**WORK TASK**: Take from the material every line that contains the word "Kingdoms".

**DATA**:

####################

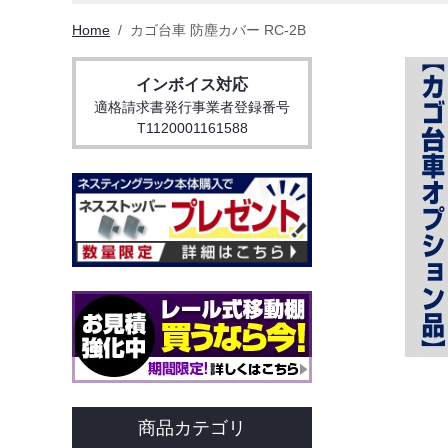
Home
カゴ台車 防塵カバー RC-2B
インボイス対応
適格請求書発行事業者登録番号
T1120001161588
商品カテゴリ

####################

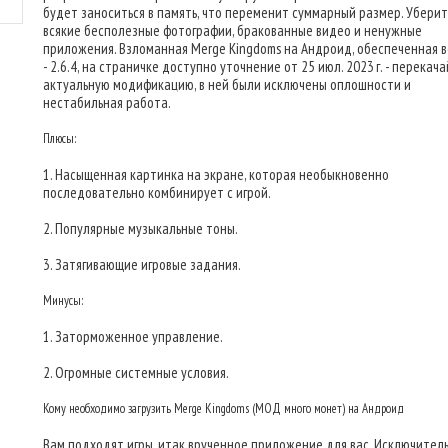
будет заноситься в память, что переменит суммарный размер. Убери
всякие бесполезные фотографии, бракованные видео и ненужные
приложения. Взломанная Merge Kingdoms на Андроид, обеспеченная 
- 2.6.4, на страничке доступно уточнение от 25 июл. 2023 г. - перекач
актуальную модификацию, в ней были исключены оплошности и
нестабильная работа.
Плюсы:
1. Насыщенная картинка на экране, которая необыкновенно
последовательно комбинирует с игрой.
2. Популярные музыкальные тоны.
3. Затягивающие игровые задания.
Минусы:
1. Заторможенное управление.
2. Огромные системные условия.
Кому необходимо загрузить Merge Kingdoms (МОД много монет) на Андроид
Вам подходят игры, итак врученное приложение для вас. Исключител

####################

**TASK ANSWER**:
приложения. Взломанная Merge Kingdoms на Андроид, обеспеченная 
Кому необходимо загрузить Merge Kingdoms (МОД много монет) на Андроид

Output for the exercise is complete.